- [Input data]
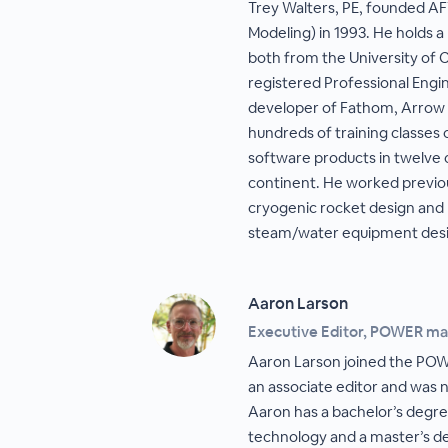
Trey Walters, PE, founded A
Modeling) in 1993. He holds 
both from the University of Ca
registered Professional Engin
developer of Fathom, Arrow 
hundreds of training classes
software products in twelve 
continent. He worked previo
cryogenic rocket design and 
steam/water equipment desi
Aaron Larson
Executive Editor, POWER m
Aaron Larson joined the PO
an associate editor and was 
Aaron has a bachelor’s degre
technology and a master’s deg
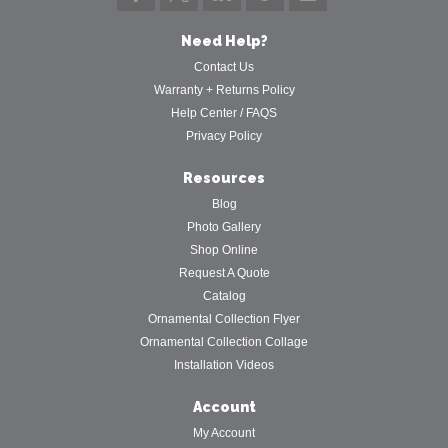
Need Help?
Contact Us
Warranty + Returns Policy
Help Center / FAQS
Privacy Policy
Resources
Blog
Photo Gallery
Shop Online
Request A Quote
Catalog
Ornamental Collection Flyer
Ornamental Collection Collage
Installation Videos
Account
My Account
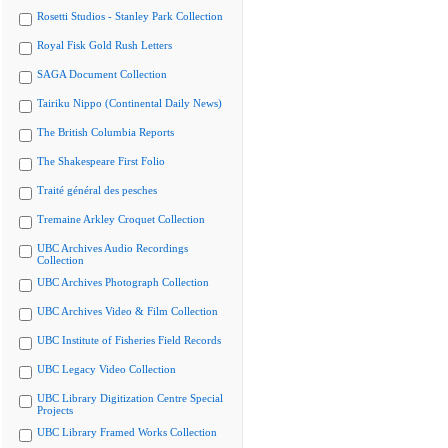
Rosetti Studios - Stanley Park Collection
Royal Fisk Gold Rush Letters
SAGA Document Collection
Tairiku Nippo (Continental Daily News)
The British Columbia Reports
The Shakespeare First Folio
Traité général des pesches
Tremaine Arkley Croquet Collection
UBC Archives Audio Recordings
Collection
UBC Archives Photograph Collection
UBC Archives Video & Film Collection
UBC Institute of Fisheries Field Records
UBC Legacy Video Collection
UBC Library Digitization Centre Special
Projects
UBC Library Framed Works Collection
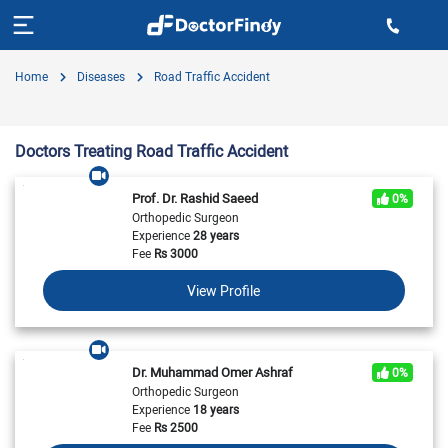
Home
Diseases
Road Traffic Accident
Doctors Treating Road Traffic Accident
Prof. Dr. Rashid Saeed
0%
Orthopedic Surgeon
Experience
28 years
Fee
Rs
3000
View Profile
Dr. Muhammad Omer Ashraf
0%
Orthopedic Surgeon
Experience
18 years
Fee
Rs
2500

- [Written task]
Indicate how many lines of the material include the word "Larson"; the number alone is required.

- [Exercise result]
2